[Edu-sig] interactive code example

Jason Cunliffe jason.cunliffe at verizon.net
Tue Dec 30 15:15:22 EST 2003


> http://www.jurjans.lv/flash/shape.html

hmm.. just in case it is not obvious, this is what I wanted to bring to your
attention...

- Click on 'tutorials'
- Then roll the mouse over the code sections
- Right hand pane changes to illustrate geometrically what the code is doing
or solving.

- The main "with" phrase pop-up includes a small sublink "it can be
calculated" in red type.
- Rollover over that to see an additional illustration.

I think there is a good idea here, but the implementation is
crude/minimal...

Problems:
-The type is far too small, and needs intuitive zoom method to fix that.
- How to print ?
..what a shame :-(

Both of these can be easily addressed in Flash, especially now since the
latest version handles mousewheel events. [Great for scrolling and zooming.]
Printing is just a little more work for the developer, but Flash offers good
control of print. However Without implementing it at all, if you try to
print this page now from your web browser you'll get a disappointing blank
where the swf file is embedded.

Wishlist:
I'd like to see 2-way interactivity, where the geometric illustrations are
active so one can select parts of them ala Geometer. Where relevant grabbing
the parts of the drawing could feedback dynamically to highlight the code
and/or description. A technique used in the famous Edu-TV series "The
Mechanical Universe" explaining off Kepler's equations and Newton's Laws of
Motion

For me this flash example hints at a healthy bridge between Mathematica
Notebooks, and interactive visual Python type programming. One wants the
ability and encouragement to dive in hands-on and explore code and results
"live", but also to have a teacher/programmers metaview - an durable
explanation which marries the back-of-napkin sketch algorthmic thinking with
the reality of working code.

One difficulty for learning programming is that key sections of code are
very powerful and important - the core algorithms but you can't easily see
or discuss them until the whole program is often constructed. Here then is a
way to provide that overview while exploring sections.

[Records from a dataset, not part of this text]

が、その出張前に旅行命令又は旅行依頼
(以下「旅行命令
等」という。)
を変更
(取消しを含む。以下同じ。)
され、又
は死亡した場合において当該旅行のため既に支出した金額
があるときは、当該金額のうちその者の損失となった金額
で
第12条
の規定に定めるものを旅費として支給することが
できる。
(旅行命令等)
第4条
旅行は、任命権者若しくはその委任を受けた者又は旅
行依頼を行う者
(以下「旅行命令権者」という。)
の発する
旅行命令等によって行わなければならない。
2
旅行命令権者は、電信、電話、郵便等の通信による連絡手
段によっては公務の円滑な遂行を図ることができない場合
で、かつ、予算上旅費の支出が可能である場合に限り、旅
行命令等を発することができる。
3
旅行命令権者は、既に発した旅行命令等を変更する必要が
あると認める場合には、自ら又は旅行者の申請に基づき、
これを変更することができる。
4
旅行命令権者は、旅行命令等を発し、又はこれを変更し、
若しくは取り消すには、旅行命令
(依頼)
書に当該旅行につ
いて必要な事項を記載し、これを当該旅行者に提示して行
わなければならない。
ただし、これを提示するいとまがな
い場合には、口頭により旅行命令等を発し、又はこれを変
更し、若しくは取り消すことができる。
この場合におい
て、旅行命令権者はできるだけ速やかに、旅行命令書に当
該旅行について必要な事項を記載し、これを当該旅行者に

I can imagine a cool tagging system to facilitate authoring meta data
illustrations. Authors could tag sections of their code with some minimal
dictionary pair [id, name]. Then a subsequent authoring/presentation tool
could be used to add more complete metadata, descriptions, illustrations
etc.

Leo provides one good structure for this.
http://webpages.charter.net/edreamleo/front.html
Leo helps one break up code to suit context and readability, without
sacrificing formal language requirements. It's 100% XML-based so
meta-anything is implicit. And Leo embraces many kinds of language, code,
text, lists, links etc. Written in Python, it has an open  plug-in
architecture. Existing Python projects can be imported into Leo easily and
then additional non-Python materials added.

Finally one needs a dynamic presentation tool. Flash offers one obvious
platform, but there others.
Not sure where PythonCard fits into this dream.